> _EXERCISE PROMPT_:
Look at each line below and count those with the word "Female"; the answer is that number only.

::::::

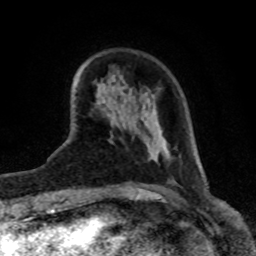
Breast MRI (dynamic contrast-enhanced), one axial slice; slice 24 of 80 in the series (ordered by position); cropped to one breast; dynamic contrast-enhanced series, time point 2 of 8 at this slice position (early post-contrast); 1.5 T; TE 4.2 ms, TR 7 ms; 2 mm slice thickness; 256 × 256 image matrix, field of view 155 × 155 mm. Female patient.
Annotated regions visible in this slice (semi-automatic segmentation, software-assisted and operator-edited):
- enhancing-tissue mask used for the functional tumour volume (all voxels passing the contrast-enhancement thresholds inside the analysis volume; usually the tumour): bounding box (x1, y1, x2, y2) in pixels: (107, 114, 163, 161)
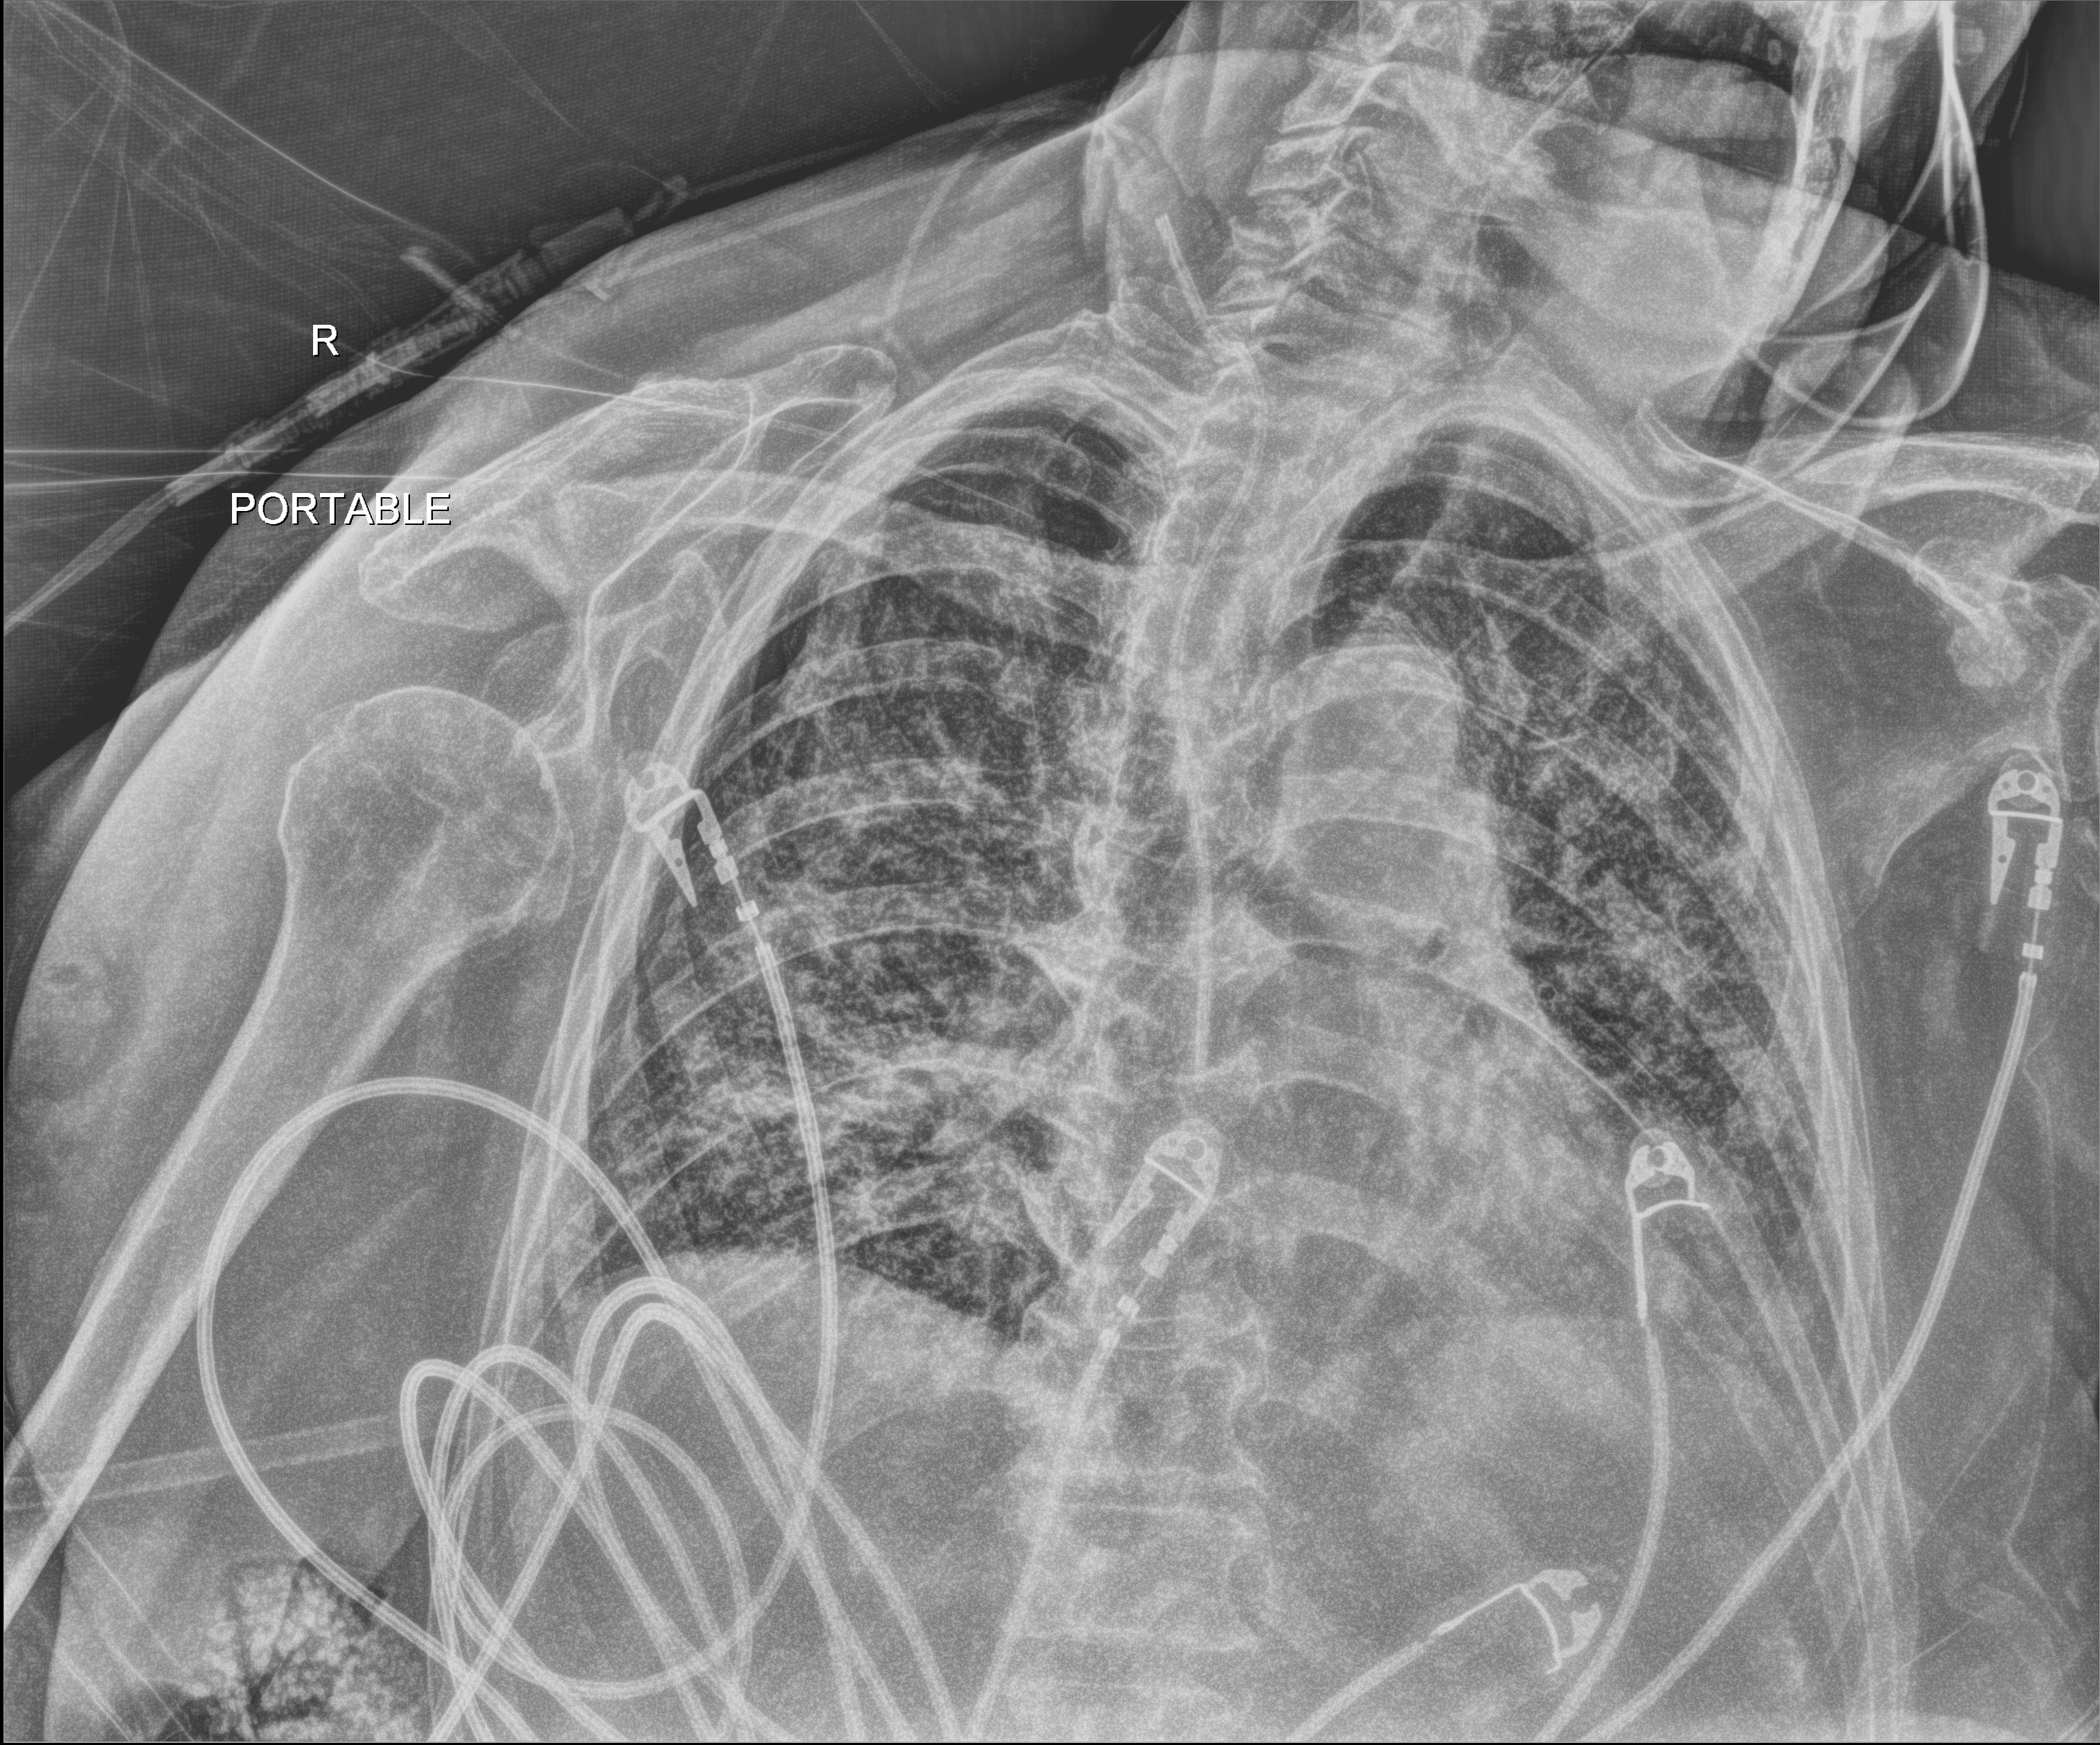
Portable chest radiograph; anteroposterior (AP) projection. Female patient hospitalised with COVID-19, age 75–90 years.
From the hospital-stay record, not from the radiograph (when in the stay this image was taken is not recorded): other chronic lung disease (admission record): no; hypertension (admission record): no.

::::::

> _RESPONSE BELOW_:
2